White Wall Screenings is the brainchild of Pratik Kothari, a film maker, Balraj Ghai, the owner of The Habitat and Chanda Gauranga from League of Indie Film Makers.

The last White Wall Screening that took place doubled up as a Pitch Fest, and TheDigitalHash was in attendance. Here’s what went down.

The venue was The Habitat, Unicontinental Hotel, Khar. That place is famous for hosting standup comedians, music events and other such alt entertainment. So, it was impressive seeing them host a short film screening.

The evening began with an introduction by Pratik Kothari. It consisted of screening of 5 short films, presented by Pocket Films and 3 pitches from the crowd. White Wall Screenings is an interesting concept.

It is one of the first platforms in India that offer an opportunity for filmmakers to have unfiltered conversations with their audience. Pratik also confirmed that the White Wall Screenings will be a frequent event.

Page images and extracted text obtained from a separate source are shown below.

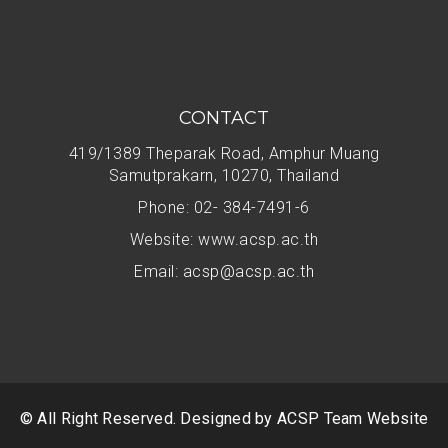
CONTACT
419/1389 Theparak Road, Amphur Muang
Samutprakarn, 10270, Thailand
Phone: 02- 384-7491-6
Website: www.acsp.ac.th
Email:
acsp@acsp.ac.th
© All Right Reserved. Designed by
ACSP Team Website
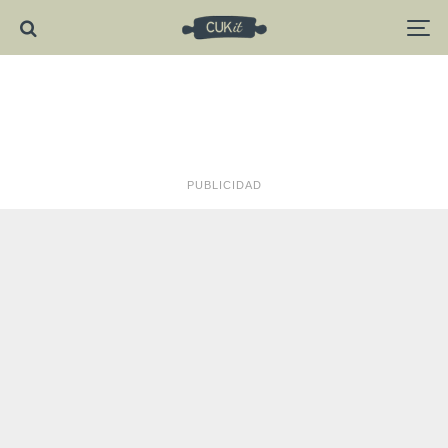
PUBLICIDAD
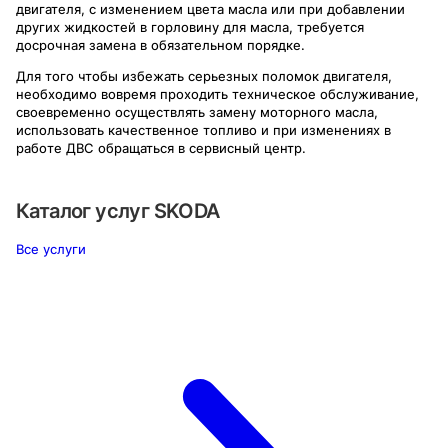
двигателя, с изменением цвета масла или при добавлении
других жидкостей в горловину для масла, требуется
досрочная замена в обязательном порядке.
Для того чтобы избежать серьезных поломок двигателя,
необходимо вовремя проходить техническое обслуживание,
своевременно осуществлять замену моторного масла,
использовать качественное топливо и при изменениях в
работе ДВС обращаться в сервисный центр.
Каталог услуг
SKODA
Все услуги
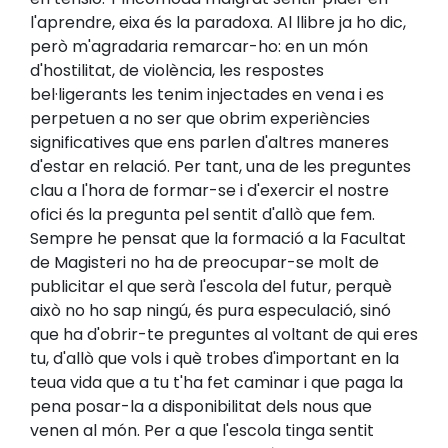
l'aprendre, eixa és la paradoxa. Al llibre ja ho dic,
però m'agradaria remarcar-ho: en un món
d'hostilitat, de violència, les respostes
bel·ligerants les tenim injectades en vena i es
perpetuen a no ser que obrim experiències
significatives que ens parlen d'altres maneres
d'estar en relació. Per tant, una de les preguntes
clau a l'hora de formar-se i d'exercir el nostre
ofici és la pregunta pel sentit d'allò que fem.
Sempre he pensat que la formació a la Facultat
de Magisteri no ha de preocupar-se molt de
publicitar el que serà l'escola del futur, perquè
això no ho sap ningú, és pura especulació, sinó
que ha d'obrir-te preguntes al voltant de qui eres
tu, d'allò que vols i què trobes d'important en la
teua vida que a tu t'ha fet caminar i que paga la
pena posar-la a disponibilitat dels nous que
venen al món. Per a que l'escola tinga sentit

Also happening were three pitches by different aspiring filmmakers. They then had the opportunity and freedom to mingle with the Producers from Pocket Films and Hamara Movies.

The short films that were streamed:

Raju: A short film that created awareness about the financial issues that people faced, and how they cover it with a little bit of help from society.

Rajdroh: This film was a gritty introduction into a unique experience of two policemen, one with prejudices and one with a clear thought.

Mumbai Bullet: Mumbai Bullet once again took us to the grimy, common streets of Mumbai to tell a story of hope and true live that knows no bounds.

The Guide: This film brings to us a story that’s needs to be told – the gender gap between men and women. But above all, The Guide is a film of hope and forgiveness – two of the most pure human attributes.

The event was unique, one of the first ones in Mumbai which provided a platform for fans to mingle with film-makers and get a better idea of what drove them to make a particular film.

Events such as these promise that the streaming market is becoming bigger and gaining as many eye-balls as it’s big brother, the Bollywood film industry.